[Excerpt provided]
Would an editor without ‘authority’ be an editor at all? Where modern editors intervene, they (should) explain themselves. Not to do so would be to mislead.

A modern player reading from, to take the topical example, the Bayun manuscript surely has no less a responsibility to intervene (to ‘make changes’) where the scribe is evidently at fault.

It depends on the quality of the manuscript. I would say yes if there was reason to make an alteration. My Fitzwilliam Virginal Book edition (in cahoots with Francis Knoghts) has a commentary of about 5,000 entries. LC has about 1,700. Many are little differences between sources and are easily dealt with. However, to change even a single note is a big deal.Moroney was terribly young when he did his OL edition and probably didn’t have the balls to do anything radical. I’m old.

Amen. That said, I think Parville is inadequate when it comes to ornamentation. My suspicion is that it was a dilettante manuscript, whereas Bauyn was probably copied by a professional (they did exist!). If one compares the notated ornamentation in the preludes with the dances, it becomes clear how dense it should be. Moroney discussed this with some weird reasoning. But, in 1623, Jehan Titelouze said that his pieces are without ornaments because it would be a huge mission to add symbols. There’s no reason to think differently when jumping forward 4 decades.

Parville is very sensibly ornamented but the conditions/rules observed in Muffat — who spent his rudimentary years studying in Paris — demonstrate that what we think to be normal today is very sparse.

Amateur vs professional : we’ll never know but, jumping forward to 1716, would a character like a Lebègue follow Couperin’s often neurotic instructions?

The reason I say we’ll never know is because most professional musicians were illiterate when it came to notation. Granted, we have the Couperin, Nivers et al, but they represent the tip of the iceberg when it comes to music making. They were the results of apprenticeships and not learnèd schooling, though even François Couperin(II) learned his art by that path. One can tell from those who did put pen to paper how educated they were outside their music. Nivers was educated in other disciplines. André Raisin, less so. Boyvin comes over as semi-literate and François C II slightly better than most, though the quality of his French between l’Art de toucher I (1716) and 2 (1717) — the former was immediately pulled from same after publication — suggests someone helped his grammar.

But I digress! A fun thread!

Le 03/08/2022 23:15, Claudio Di Veroli via The Jackrail écrit :

The point is which version they represent, and I guess we all also
agree that Bauyn with its scarcity of ornaments precedes Parville with
its plenty of ornamentation. (Btw., this is what I wrote yesterday).

This is perhaps what you meant to write, but not what you wrote, which
was precisely the opposite: “Parville appears to be contemporary with L.
Couperin, thus earlier than Bauyn.”

Le 03/08/2022 22:02, Lewis Jones via The Jackrail écrit :

[alvisezuani] alvisezuani https://jackrail.space/u/alvisezuani
Lewis Jones
August 3

The scribe’s intention is clear here.
The apparent ‘F’ is at the start of a new system in which the clef has
changed from f3 to f4.
[/Excerpt provided]
[Dataset content]
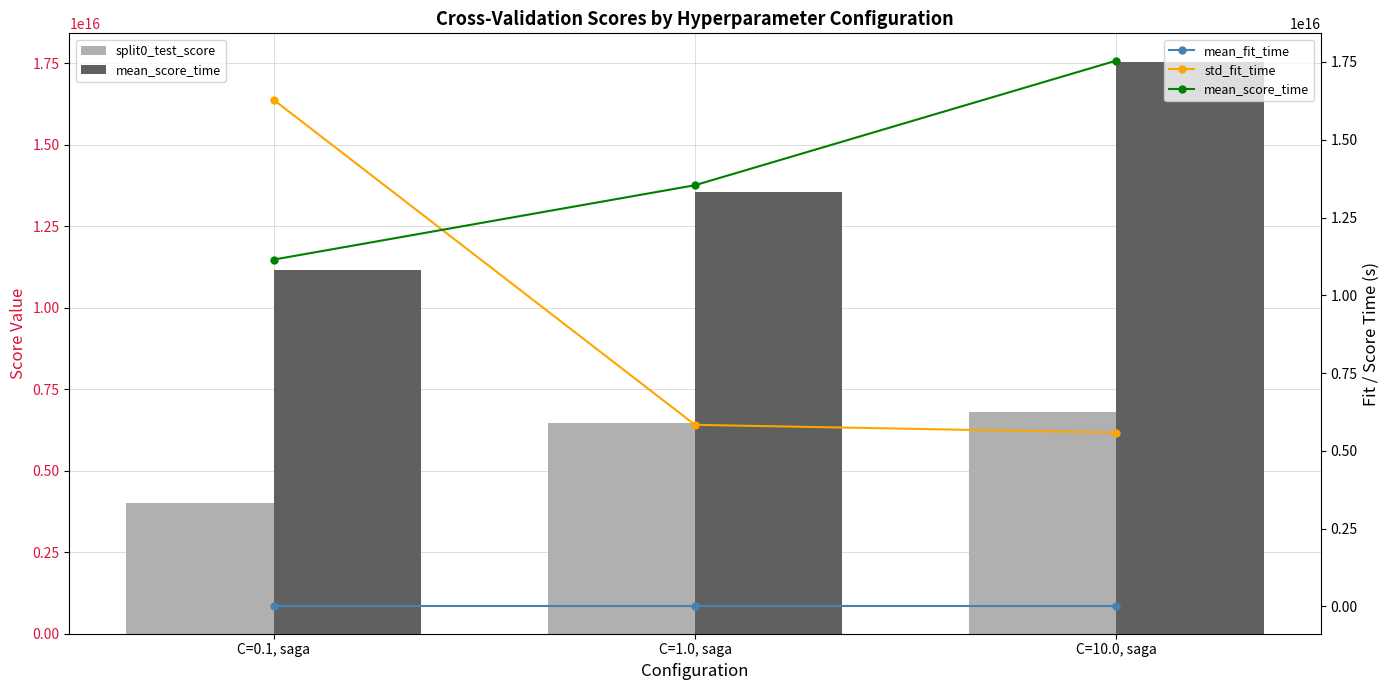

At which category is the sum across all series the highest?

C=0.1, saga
[/Dataset content]
● **Requirement A**
In the text on French keyboard manuscripts, switch "apprenticeships" to "informal training" and write out the passage from "The reason I" up to and including "helped his grammar.".
● **Requirement B**
Continue the text on French keyboard manuscripts from its final line.
The data has no connection to the text on French keyboard manuscripts.

● **Exercise result A**
The reason I say we’ll never know is because most professional musicians were illiterate when it came to notation. Granted, we have the Couperin, Nivers et al, but they represent the tip of the iceberg when it comes to music making. They were the results of informal training and not learnèd schooling, though even François Couperin(II) learned his art by that path. One can tell from those who did put pen to paper how educated they were outside their music. Nivers was educated in other disciplines. André Raisin, less so. Boyvin comes over as semi-literate and François C II slightly better than most, though the quality of his French between l’Art de toucher I (1716) and 2 (1717) — the former was immediately pulled from same after publication — suggests someone helped his grammar.

● **Exercise result B**
The custos at the end of the first system shows the intended A.
Such slips at a change of clef are not uncommon.
An F below the A major triad for the right hand would make poor sense.

Regardless of which note is right or wrong, this a good point of
comparison between the two editions:

DM corrects the scribe’s “error” in Bauyn and adds a lenghty note to
explain why.

AC, who claims to follow Parville, doesn’t do so here and changes the A
to F without any kind of footnote or endnote explaining why.

Both are excellent editions, but one happens to be much more excellent
than the other.

I appear to disagree with both Dennis and Parville.
I agree with Curtis in finding Parville ornaments far from Jon’s “inadequate”, but actually very much in style.
Where I disagree with Curtis is that Parville’s ornaments appear to be a latter addition and as such should be marked on the score.
Vice versa, I also find that Curtis omits some ornaments that are in Bauyn and most likely also original.
Accordingly, if I had to produce my own edition (which I will not, rest assured!), it would be as follows, compared with the other ones I mentioned before:

Bauyn-Moroney (ODM):

  • Base score: Bauyn

Parville-Curtis (HAC):

  • Base score: Parville
  • Editorial trills/mordents : betwen brackets
  • Editorial slides: in small notes

Bauyn+Parville-Di Veroli (BPD):

  • Base score: Bauyn
  • Parville additional ornaments: between parentheses
  • Editorial additional ornaments: between brackets

I attach a comparison of a few bars of the same Sarabande I posted yesterday.
I understand that more purist views (Jon and Dennis) will not like it, but I find it to be the best comprehensive result, especially for most readers who are not specialists.
Again, let’s agree to disagree!

(possibly also putting between parentheses the last semiquaver rest …).

Not so. Let me reproduce what I wrote without omissions:
“Let me add an interesting detail: HAC (Parville) appears to be later than ODM (Bauyn), as it adds ornaments for consistency with others that are already there (and vice versa are unlikely to have been omitted by Bauyn). This is however inconsistent with their dates, c1670 for Parville, c1690 for Bauyn. Louis Couperin had been dead for a while, and therefore arguably both are copies of earlier (now lost) sources.”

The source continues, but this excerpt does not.